Text extract
┄┄┄┄┄┄┄┄┄┄┄┄┄┄┄┄┄┄┄┄
Skip to main content

Overview

TrainerJobManager is a low-level compatibility API. New user code should not create trainer managers directly; use FiretitanServiceClient.from_firetitan_config(...) or cookbook recipes instead. This page remains for existing integrations, migration support, and advanced lifecycle debugging.
TrainerJobManager manages the lifecycle of service-mode trainer jobs — GPU-backed trainer endpoints that your Python loop connects to with a training client. TrainerJobManager extends FireworksClient, so all trainer-free operations (checkpoint promotion, training shape resolution) are also available here.
from fireworks.training.sdk import TrainerJobManager, TrainerJobConfig

Constructor

rlor_mgr = TrainerJobManager(
    api_key="<FIREWORKS_API_KEY>",
    base_url="https://api.fireworks.ai",  # optional, defaults to https://api.fireworks.ai
)
┄┄┄┄┄┄┄┄┄┄┄┄┄┄┄┄┄┄┄┄
Extracted records
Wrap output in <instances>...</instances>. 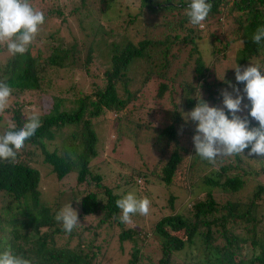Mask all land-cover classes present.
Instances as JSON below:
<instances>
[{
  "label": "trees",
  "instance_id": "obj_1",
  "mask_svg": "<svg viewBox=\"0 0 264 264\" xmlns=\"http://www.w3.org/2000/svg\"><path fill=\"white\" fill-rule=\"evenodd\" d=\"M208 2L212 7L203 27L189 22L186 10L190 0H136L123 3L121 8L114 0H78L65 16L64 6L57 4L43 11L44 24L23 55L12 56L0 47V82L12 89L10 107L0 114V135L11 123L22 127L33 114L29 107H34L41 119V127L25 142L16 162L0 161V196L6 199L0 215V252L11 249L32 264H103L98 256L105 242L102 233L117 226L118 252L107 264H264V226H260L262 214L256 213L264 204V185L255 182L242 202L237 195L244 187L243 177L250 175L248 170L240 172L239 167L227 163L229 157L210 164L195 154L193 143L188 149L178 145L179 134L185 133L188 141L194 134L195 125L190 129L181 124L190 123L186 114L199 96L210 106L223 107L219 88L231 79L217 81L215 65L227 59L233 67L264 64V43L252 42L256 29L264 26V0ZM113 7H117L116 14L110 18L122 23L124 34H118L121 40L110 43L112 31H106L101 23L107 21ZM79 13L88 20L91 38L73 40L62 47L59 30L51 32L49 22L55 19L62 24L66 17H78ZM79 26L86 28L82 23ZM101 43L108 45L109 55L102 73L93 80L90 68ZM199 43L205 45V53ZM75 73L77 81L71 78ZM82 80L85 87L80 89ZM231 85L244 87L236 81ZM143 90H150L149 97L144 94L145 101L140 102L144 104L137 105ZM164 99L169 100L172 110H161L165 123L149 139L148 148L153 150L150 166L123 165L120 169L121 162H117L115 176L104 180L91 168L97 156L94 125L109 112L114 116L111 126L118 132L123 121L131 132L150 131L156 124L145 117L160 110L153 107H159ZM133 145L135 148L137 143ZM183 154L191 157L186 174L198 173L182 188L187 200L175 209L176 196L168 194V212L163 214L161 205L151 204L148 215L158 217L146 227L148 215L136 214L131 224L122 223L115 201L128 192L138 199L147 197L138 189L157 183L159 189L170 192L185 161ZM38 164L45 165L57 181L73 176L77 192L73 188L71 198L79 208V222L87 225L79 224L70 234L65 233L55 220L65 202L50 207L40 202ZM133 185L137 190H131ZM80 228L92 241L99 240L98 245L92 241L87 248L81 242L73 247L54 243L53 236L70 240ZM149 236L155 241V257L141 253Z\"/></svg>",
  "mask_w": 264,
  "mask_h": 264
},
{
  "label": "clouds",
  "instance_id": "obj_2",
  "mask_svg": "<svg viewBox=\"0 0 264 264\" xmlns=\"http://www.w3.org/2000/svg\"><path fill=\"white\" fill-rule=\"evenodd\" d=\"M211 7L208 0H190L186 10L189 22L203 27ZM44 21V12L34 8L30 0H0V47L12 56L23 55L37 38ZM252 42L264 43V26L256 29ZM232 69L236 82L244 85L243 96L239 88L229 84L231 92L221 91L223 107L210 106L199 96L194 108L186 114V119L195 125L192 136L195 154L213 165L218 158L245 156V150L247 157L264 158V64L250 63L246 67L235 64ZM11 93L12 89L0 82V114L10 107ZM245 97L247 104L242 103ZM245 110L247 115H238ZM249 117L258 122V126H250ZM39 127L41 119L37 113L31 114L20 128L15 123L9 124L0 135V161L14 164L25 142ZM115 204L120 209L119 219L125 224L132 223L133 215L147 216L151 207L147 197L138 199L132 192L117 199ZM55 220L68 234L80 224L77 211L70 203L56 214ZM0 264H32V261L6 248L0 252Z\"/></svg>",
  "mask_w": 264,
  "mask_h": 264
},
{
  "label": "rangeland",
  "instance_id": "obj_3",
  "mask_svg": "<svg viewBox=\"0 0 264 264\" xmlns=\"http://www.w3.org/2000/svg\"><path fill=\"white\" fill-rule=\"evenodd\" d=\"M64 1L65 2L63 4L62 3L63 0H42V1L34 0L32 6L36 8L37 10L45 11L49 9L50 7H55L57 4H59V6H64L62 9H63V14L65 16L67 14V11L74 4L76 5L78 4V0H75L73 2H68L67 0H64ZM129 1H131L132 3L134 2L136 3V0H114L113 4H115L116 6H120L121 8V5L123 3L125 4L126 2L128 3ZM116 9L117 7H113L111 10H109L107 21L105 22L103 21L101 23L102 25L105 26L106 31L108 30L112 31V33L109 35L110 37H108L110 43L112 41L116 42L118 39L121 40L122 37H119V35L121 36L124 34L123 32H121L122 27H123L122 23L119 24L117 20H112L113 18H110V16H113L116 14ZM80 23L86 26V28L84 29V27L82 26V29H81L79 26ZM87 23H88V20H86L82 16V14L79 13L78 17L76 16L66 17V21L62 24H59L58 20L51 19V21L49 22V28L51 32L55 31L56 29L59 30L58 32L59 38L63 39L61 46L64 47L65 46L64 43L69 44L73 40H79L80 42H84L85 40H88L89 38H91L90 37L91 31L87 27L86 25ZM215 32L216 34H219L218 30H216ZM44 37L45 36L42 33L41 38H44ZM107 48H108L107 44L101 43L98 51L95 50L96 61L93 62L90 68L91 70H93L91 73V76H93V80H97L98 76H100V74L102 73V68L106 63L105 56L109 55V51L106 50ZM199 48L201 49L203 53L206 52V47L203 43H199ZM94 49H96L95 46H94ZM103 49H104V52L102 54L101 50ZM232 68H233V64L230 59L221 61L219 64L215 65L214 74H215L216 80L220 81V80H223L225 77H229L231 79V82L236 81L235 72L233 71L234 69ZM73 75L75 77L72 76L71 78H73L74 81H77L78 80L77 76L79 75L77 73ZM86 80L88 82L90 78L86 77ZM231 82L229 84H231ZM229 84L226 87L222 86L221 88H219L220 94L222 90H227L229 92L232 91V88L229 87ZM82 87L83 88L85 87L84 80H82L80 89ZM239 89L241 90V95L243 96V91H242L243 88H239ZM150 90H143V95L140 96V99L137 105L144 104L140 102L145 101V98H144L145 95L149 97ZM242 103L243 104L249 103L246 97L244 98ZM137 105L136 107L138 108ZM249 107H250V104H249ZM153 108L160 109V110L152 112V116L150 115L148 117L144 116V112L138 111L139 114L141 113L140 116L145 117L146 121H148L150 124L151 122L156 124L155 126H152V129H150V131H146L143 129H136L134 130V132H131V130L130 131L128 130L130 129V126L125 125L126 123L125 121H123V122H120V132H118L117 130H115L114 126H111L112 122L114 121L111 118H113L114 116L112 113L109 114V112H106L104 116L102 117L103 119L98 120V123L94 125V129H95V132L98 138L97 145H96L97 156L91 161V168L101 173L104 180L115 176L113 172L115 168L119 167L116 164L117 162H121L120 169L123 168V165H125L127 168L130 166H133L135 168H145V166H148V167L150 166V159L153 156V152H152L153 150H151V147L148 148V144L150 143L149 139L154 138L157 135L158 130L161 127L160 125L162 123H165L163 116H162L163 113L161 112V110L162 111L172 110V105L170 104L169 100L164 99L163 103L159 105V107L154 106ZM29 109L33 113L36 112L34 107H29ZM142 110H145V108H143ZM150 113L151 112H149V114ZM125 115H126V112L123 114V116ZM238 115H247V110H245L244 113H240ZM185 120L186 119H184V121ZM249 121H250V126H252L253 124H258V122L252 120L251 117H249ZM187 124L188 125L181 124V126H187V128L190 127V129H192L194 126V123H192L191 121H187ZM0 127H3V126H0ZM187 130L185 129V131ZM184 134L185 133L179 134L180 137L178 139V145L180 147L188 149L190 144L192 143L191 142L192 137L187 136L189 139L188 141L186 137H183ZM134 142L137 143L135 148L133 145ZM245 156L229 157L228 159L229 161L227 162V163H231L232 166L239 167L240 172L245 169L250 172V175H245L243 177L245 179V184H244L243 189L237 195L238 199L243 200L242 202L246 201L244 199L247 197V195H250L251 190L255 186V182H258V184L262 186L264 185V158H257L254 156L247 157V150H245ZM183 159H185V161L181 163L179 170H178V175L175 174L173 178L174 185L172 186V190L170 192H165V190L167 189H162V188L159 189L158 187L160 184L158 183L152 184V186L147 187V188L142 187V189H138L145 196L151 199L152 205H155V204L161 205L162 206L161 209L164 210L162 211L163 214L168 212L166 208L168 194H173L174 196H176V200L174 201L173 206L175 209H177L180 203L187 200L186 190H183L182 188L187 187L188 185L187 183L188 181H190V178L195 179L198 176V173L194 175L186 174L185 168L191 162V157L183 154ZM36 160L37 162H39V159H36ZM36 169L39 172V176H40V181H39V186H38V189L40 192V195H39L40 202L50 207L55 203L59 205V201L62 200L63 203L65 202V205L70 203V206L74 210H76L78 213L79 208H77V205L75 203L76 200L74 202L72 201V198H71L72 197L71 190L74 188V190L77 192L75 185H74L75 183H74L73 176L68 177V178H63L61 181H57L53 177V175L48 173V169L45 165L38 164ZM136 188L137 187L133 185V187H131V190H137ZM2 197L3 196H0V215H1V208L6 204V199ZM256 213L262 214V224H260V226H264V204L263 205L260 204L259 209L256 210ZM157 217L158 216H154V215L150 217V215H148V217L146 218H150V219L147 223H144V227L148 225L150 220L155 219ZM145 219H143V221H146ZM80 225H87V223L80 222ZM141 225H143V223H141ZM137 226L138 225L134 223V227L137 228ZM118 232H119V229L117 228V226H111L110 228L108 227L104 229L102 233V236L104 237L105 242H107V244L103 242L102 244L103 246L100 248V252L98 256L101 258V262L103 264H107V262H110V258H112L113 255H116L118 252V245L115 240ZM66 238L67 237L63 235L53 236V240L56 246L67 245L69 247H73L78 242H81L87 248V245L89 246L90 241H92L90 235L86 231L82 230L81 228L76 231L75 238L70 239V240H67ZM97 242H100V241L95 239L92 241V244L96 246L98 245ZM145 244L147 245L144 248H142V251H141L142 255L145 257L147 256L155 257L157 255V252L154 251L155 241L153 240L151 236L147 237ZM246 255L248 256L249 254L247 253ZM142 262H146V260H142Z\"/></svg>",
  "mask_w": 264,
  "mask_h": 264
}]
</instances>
┄┄┄┄┄┄┄┄┄┄┄┄┄┄┄┄┄┄┄┄
Task instructions
a) Which class does TrainerJobManager extend, according to the TrainerJobManager page?
b) Edit the TrainerJobManager page's passage between "TrainerJobManager is a" and "also available here.", inclusive, so that "lifecycle" reads "life cycle" instead.
This listing was drawn from a different source than the text.

Results in order
a) FireworksClient

b)
TrainerJobManager is a low-level compatibility API. New user code should not create trainer managers directly; use FiretitanServiceClient.from_firetitan_config(...) or cookbook recipes instead. This page remains for existing integrations, migration support, and advanced life cycle debugging.
TrainerJobManager manages the life cycle of service-mode trainer jobs — GPU-backed trainer endpoints that your Python loop connects to with a training client. TrainerJobManager extends FireworksClient, so all trainer-free operations (checkpoint promotion, training shape resolution) are also available here.